Данные для обработки>

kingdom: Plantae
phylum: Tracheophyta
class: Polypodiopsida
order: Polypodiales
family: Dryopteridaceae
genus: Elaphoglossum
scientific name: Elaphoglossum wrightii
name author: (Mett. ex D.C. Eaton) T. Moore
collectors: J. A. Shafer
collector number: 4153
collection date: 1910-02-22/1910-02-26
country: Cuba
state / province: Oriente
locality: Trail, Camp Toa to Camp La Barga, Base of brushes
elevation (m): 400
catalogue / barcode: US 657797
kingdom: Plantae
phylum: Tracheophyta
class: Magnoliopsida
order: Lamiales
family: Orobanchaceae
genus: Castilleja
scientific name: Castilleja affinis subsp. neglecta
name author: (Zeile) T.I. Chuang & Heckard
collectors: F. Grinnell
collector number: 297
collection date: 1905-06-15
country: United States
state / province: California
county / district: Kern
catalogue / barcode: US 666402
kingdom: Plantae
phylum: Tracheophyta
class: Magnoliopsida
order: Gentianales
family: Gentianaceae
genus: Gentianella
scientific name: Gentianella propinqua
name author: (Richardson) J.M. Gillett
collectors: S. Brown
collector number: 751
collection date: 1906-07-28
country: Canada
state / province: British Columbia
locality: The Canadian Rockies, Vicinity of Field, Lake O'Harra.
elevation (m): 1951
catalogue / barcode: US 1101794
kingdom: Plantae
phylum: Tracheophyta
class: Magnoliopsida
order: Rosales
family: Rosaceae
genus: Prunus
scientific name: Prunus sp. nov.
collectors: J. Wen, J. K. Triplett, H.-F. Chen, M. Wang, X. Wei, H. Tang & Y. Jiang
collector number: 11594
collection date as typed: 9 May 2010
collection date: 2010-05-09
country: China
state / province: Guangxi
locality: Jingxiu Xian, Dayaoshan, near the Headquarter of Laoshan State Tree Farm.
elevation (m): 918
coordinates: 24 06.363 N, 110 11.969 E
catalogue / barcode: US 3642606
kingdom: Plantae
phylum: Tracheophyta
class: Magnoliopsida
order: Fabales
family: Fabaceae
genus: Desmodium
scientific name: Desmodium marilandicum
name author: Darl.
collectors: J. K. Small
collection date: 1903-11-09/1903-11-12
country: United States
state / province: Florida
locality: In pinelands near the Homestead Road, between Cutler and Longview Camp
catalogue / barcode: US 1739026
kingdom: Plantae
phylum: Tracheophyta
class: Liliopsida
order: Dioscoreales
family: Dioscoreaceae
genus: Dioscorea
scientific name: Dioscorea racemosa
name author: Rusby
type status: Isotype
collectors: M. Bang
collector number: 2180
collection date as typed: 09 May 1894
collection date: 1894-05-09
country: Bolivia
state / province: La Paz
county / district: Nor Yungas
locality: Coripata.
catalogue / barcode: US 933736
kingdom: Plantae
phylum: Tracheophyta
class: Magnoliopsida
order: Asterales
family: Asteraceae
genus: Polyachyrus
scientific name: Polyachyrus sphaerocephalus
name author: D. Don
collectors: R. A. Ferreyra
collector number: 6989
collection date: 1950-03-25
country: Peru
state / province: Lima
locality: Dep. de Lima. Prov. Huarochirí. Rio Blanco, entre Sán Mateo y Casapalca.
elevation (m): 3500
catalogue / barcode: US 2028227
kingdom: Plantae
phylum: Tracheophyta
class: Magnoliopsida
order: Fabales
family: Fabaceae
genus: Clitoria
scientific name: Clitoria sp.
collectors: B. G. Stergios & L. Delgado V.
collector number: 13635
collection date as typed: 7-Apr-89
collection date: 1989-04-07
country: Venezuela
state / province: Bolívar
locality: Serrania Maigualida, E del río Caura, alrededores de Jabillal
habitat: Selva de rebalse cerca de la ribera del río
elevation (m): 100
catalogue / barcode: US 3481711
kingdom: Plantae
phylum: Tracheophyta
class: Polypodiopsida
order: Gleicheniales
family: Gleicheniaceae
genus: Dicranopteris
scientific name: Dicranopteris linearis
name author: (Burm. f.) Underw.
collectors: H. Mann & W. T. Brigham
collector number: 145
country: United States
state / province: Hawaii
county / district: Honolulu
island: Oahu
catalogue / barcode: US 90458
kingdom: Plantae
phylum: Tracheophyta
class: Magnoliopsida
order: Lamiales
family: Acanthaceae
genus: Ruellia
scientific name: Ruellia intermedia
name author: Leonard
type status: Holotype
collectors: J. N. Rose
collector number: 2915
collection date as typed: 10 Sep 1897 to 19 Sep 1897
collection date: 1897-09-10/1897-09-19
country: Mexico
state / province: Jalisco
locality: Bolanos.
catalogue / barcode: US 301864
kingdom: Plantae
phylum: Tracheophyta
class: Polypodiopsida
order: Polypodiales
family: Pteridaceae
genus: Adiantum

Что нужно сделать> Отфильтруйте строки выше и оставьте без изменений только те, где есть слово «elevation». Регистр букв учитывается.

Решение задачи>
elevation (m): 400
elevation (m): 1951
elevation (m): 918
elevation (m): 3500
elevation (m): 100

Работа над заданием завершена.